Factor: Capital requirements
Starting a delivery company means high initial capital investment. If anyone want to be the new player in the existing market and capable of competing with the three oligarchs mentioned before, the estimate capital requirements will be at least a hundred million dollars. The first thing of new entrants is to buy shipping trucks and to lease planes. Second step is to purchase and implement information system and the delivery system with effective schedule and route. The third step will be creating an at least national wide network. The final step is to advertise yourself. Even though those steps are fulfilled, the gap between any of those oligarchs is still large.
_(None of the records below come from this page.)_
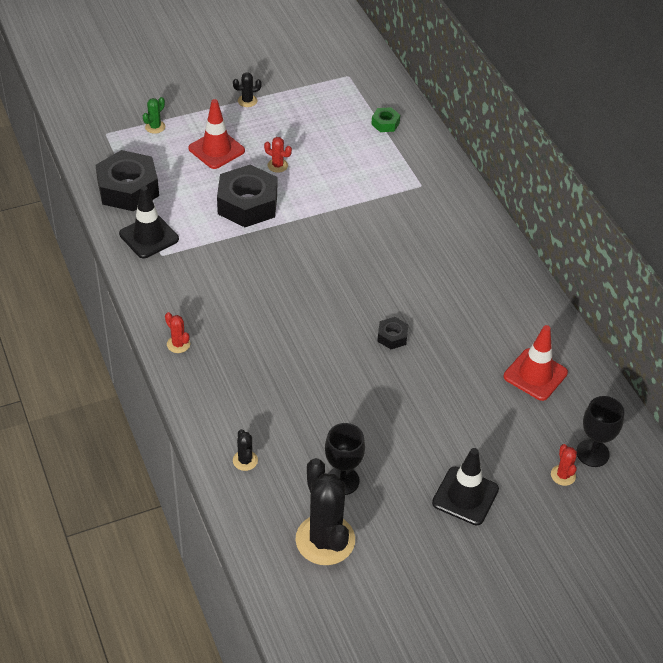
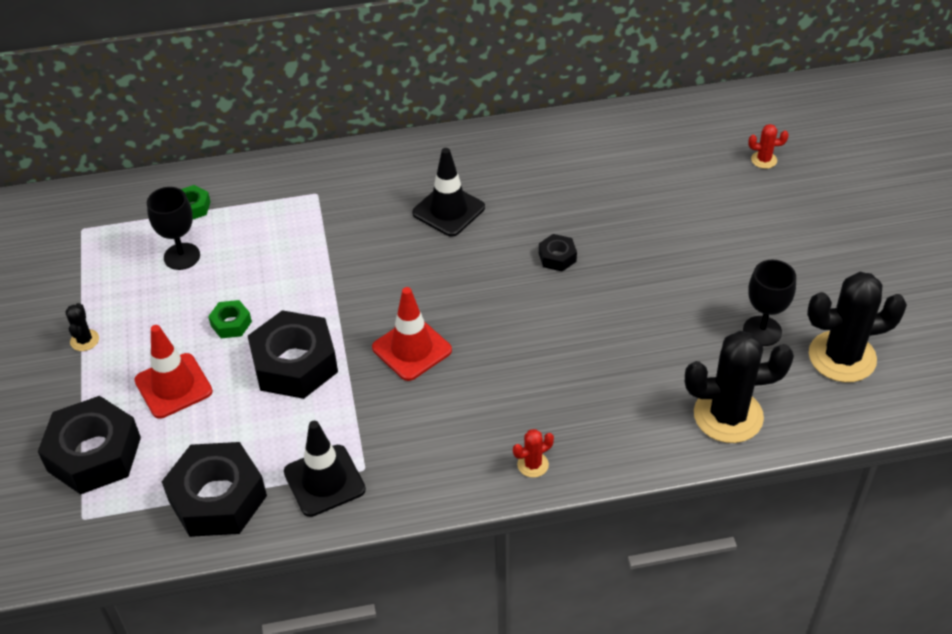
camera: 75 degrees left, 0 degrees up
(155, 127) = (94, 454): green cactus -> black nut
(245, 460) = (728, 416): black cactus -> black cactus, size x2.27
(277, 165) = (231, 324): red cactus -> green nut
(465, 496) = (787, 235): black traffic cone -> black traffic cone (448, 210)
(535, 375) = (631, 154): red traffic cone -> red traffic cone (412, 349)
(592, 453) = (737, 134): black goblet -> black goblet (182, 256)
Specifically, in total, UPS operates over 119, 000 delivery vehicles worldwide, ranging from bicycles to tractor-trailer trucks. UPS Airlines is a fleet of 245 aircraft serving over 200 countries and territories worldwide. International Package operations include delivery to more than 220 countries and territories worldwide and logistics business provides services in more than 175 countries and territories worldwide. Those numbers are unachievable for the new entrants including the company like Amazon.
It is true that anybody can brought or even lease a truck and then start local delivery business. That done not need much investment. However, such a business is too small to affect the whole market structure and is going to disappear quickly, because most the package deliveries require long-distance traveling and the public recognition.